Auch der nächste Schritt der Akademie war ein klarer: Ich möchte mit einer kleinen (12-14 Leute) Prototyp-Gruppe beginnen. Einer Gruppe, die gerne Feedback gibt und die Lust hat, Dinge auszuprobieren. Drei Monate. Jeweils pro Monat ein Wochenende in München, eine Videokonferenz und eine Telefonkonferenz. Und diese Wochenenden sind angefüllt mit einer spielerischen Art die Dinge anzugehen. Mit Körpergefühl, Musik, Bewegung und Herunterfahren und Begreifen. Als ich anfing über den Termin für diese kleine Gruppe zu meditieren kam sofort „August“ hoch. Und so wird sie im August beginnen. Ich freue mich schon sehr darauf.
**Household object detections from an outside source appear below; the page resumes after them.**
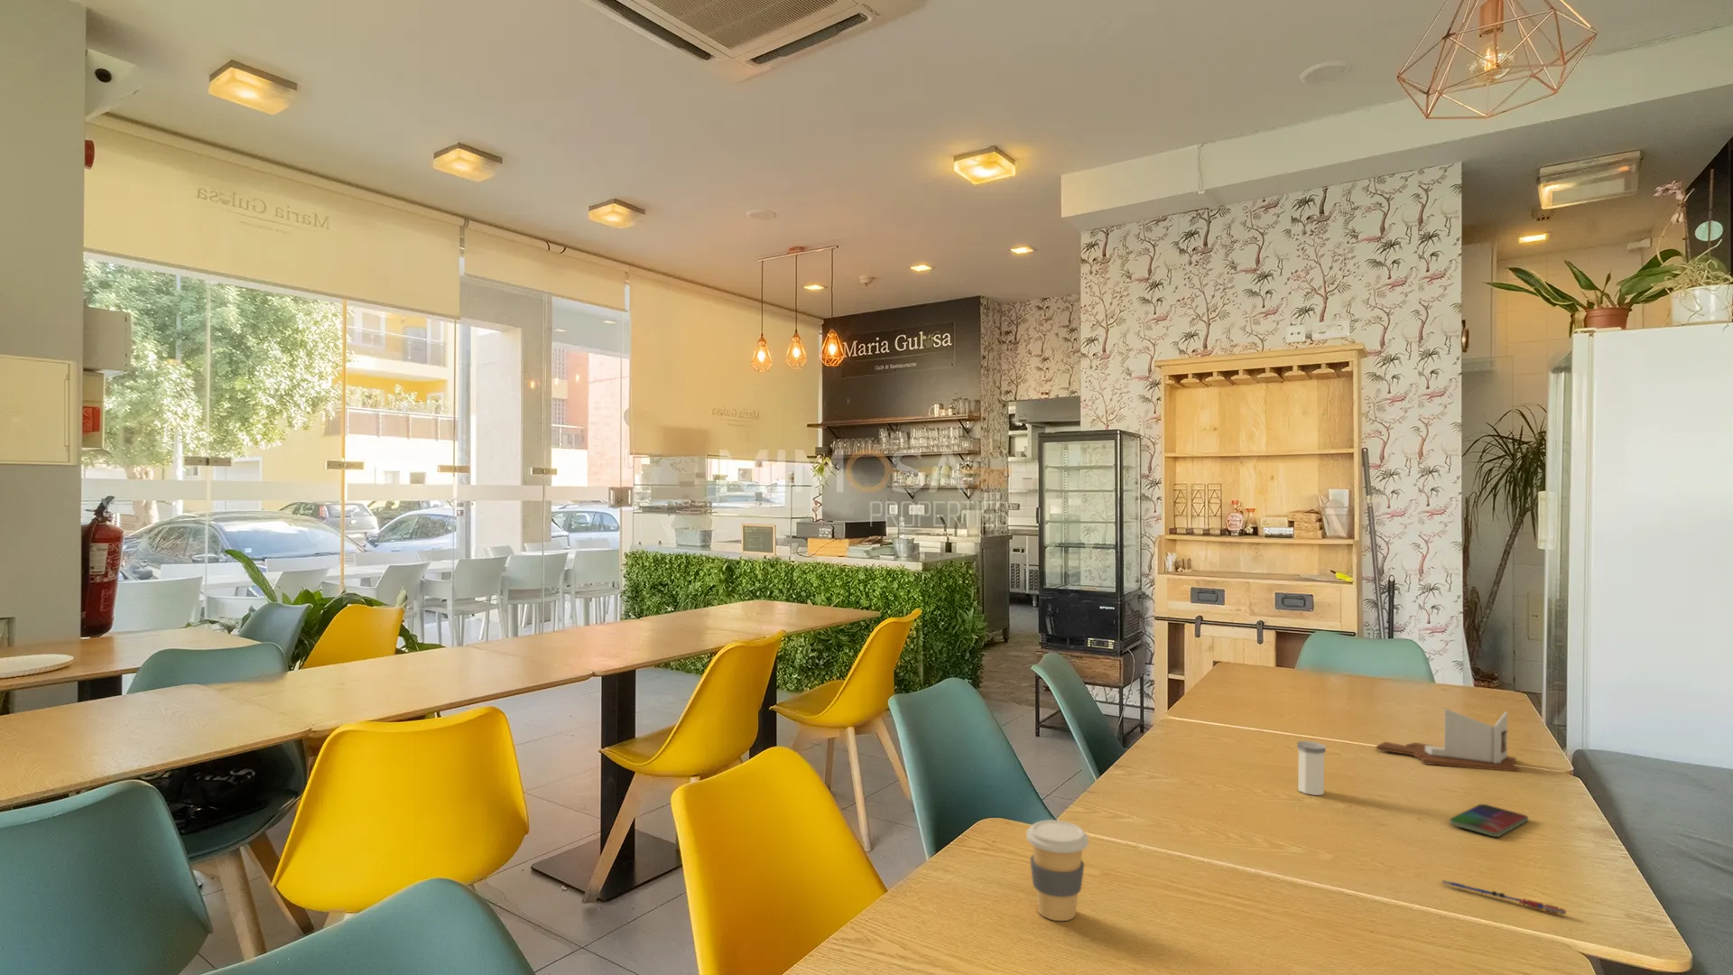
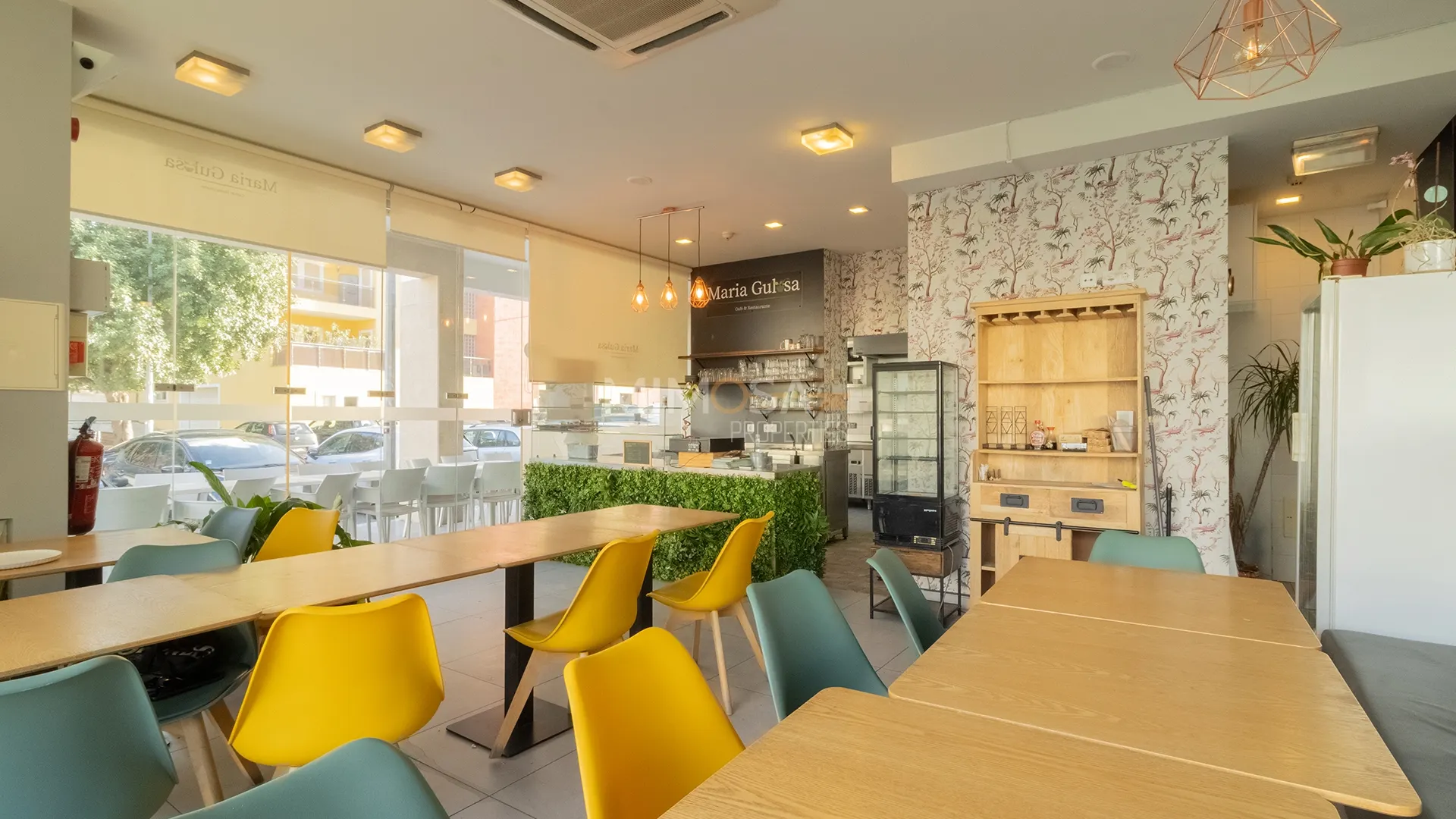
- pen [1441,880,1566,915]
- smartphone [1449,804,1529,838]
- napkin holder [1376,708,1521,773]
- coffee cup [1025,819,1089,921]
- salt shaker [1296,740,1327,796]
Falls Ihr in Euch das Gefühl habt: Da möchte ich gerne mitmachen – ein paar Plätze gibt es noch. Es ist mir wichtig, dass ich diejenigen, die in dieser Gruppe mitmachen, schon kenne. Da diejenigen, mit denen ich schon zusammengearbeitet habe, von meinem nicht besonders ausgeprägten Namensgedächtnis wissen, bitte ich um ein Foto und ein paar Hinweispunkte (wo und wann etc. wir uns getroffen haben) und was Euch daran interessiert. Bitte versteht, das ich aus verschiedenen Kriterien auswähle. Also nicht nach dem Motto: Die mag ich, den nicht. Sondern ich brauche unter den Teilnehmern eine Mischung aus Alter, aus Erfahrung, aus Gegenden, aus Geschlecht. Die Termine sind 11./12 August, 15./16 September, 13./14. Oktober – jeweils von 11 bis 18 Uhr bzw. 11. bis 17.00 Uhr. Dieser Kurs ist ein Geschenk von mir – weil mir eben auch das Feedback dazu geschenkt wird.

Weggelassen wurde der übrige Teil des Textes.